General management principles:
- Photoprotection
- Environmental factors
- Behavioural change, e.g., seeking shade
- Clothing and hat
- Broad-spectrum high protection factor sunscreens
- Window film
- Natural photohardening
- Vitamin D supplementation
- Topical treatments
- Emollients
- Topical corticosteroids
- Topical calcineurin inhibitors
- Light-based therapies
- Narrowband UVB
- Psoralen-UVA
- UVA1
- Systemic therapies
- Immunosuppressive agents, e.g., methotrexate, ciclosporin
- Immunomodulator agents, e.g., omalizumab, dupilumab
CONCLUSION
Photosensitivity disorders encompass a diverse group of conditions that can significantly impair quality of life and often lack definitive cures. Management remains holistic, aiming to minimise sun exposure, optimise skin protection, and address comorbidities and psychosocial impact. Despite their potentially debilitating impact, photosensitivity disorders remain underserved, with significant disparities in access to diagnostic and therapeutic services. A key research priority is the Global Assessment of Photodiagnostic Services (GAPS) project, designed to evaluate worldwide availability and quality of photodiagnostic services and guide targeted strategies to improve care.

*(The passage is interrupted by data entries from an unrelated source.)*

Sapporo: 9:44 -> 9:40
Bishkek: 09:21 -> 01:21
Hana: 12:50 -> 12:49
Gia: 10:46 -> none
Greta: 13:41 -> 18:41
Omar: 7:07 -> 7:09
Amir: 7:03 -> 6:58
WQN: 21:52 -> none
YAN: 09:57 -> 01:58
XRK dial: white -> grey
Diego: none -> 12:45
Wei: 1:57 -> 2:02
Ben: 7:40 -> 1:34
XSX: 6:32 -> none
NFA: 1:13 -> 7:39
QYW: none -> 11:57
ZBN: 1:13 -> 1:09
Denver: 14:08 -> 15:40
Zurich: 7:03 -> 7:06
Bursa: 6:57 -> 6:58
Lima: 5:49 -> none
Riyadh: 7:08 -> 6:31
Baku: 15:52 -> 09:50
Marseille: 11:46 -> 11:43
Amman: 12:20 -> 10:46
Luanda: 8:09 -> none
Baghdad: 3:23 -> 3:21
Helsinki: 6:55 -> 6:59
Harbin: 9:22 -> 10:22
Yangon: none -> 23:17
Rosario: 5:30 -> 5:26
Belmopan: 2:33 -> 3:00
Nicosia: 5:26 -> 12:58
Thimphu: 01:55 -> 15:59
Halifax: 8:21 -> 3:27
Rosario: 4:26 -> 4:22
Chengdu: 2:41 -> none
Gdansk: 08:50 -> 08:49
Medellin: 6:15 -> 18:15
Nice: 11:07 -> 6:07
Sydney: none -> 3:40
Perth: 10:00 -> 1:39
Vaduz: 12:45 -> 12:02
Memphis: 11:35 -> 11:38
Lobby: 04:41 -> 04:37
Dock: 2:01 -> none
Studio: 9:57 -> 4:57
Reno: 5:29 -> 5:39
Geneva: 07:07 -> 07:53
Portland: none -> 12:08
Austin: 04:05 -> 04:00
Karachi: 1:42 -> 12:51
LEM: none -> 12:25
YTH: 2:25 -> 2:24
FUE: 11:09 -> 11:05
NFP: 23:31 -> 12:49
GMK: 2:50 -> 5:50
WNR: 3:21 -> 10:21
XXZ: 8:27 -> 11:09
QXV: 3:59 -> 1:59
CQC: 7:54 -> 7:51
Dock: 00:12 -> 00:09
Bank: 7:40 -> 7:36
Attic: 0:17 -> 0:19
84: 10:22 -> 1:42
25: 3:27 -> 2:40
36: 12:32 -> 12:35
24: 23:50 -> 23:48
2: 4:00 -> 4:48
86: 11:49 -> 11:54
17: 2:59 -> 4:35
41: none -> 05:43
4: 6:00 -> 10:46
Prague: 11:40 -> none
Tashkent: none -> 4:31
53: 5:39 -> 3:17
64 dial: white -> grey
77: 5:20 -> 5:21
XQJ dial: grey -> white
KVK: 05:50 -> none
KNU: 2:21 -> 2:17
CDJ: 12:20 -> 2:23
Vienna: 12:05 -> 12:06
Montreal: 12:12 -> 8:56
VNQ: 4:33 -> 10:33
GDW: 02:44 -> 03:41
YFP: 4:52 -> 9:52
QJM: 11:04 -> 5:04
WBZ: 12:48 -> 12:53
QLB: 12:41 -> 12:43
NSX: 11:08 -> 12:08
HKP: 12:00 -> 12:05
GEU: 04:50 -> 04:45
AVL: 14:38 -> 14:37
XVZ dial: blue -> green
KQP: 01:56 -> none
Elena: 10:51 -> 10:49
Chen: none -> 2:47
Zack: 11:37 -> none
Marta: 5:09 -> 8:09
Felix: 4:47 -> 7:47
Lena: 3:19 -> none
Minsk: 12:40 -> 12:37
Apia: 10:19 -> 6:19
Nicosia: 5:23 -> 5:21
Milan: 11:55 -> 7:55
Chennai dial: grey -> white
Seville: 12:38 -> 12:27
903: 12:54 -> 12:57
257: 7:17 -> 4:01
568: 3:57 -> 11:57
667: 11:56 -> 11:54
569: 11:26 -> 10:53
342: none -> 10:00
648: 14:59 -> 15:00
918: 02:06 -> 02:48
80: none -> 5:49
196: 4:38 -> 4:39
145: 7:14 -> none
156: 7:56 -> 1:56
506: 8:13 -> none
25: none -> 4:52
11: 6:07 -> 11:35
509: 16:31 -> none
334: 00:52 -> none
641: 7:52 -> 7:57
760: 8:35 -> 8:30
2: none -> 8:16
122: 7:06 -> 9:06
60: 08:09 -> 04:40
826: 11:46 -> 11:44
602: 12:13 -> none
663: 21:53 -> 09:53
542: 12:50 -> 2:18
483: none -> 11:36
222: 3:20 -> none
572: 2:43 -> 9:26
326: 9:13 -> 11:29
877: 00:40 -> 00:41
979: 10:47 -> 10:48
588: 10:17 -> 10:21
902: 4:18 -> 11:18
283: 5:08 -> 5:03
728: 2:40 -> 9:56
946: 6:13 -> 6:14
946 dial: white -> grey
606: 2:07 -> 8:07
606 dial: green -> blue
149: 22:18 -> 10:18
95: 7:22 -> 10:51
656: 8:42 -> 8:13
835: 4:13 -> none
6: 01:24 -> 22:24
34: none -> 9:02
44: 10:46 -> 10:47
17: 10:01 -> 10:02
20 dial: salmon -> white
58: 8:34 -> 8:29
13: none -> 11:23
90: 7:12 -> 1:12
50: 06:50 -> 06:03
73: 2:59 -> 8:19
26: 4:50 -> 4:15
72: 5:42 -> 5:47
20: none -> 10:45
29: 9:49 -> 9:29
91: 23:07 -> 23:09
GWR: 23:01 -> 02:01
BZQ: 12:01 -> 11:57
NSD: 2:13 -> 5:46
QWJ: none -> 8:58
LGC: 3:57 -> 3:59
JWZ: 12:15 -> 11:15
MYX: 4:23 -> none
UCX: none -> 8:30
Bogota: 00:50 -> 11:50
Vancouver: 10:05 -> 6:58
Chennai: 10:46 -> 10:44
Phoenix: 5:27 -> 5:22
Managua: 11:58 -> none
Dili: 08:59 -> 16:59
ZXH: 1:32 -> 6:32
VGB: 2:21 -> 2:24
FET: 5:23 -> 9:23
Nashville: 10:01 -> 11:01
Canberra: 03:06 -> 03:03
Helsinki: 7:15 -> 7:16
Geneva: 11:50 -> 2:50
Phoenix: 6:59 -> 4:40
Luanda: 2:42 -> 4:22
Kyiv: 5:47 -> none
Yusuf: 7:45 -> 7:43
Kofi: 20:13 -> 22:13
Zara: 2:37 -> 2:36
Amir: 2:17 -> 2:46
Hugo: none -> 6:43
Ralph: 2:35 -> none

Additionally, resources to support patients, ranging from specialist input to education and support groups, vary considerably, influencing both outcomes and patient experience. Emerging data, including recent updates on life expectancy in patients with XP,27 have provided critical insights into the long-term prognosis of specific photosensitivity disorders, emphasising the importance of early diagnosis, rigorous photoprotection, and coordinated care.
There remains an urgent need for greater awareness, improved access to specialist services, and continued research to refine diagnostic tools, optimise interventions, and ultimately enhance the lives of individuals affected by these conditions.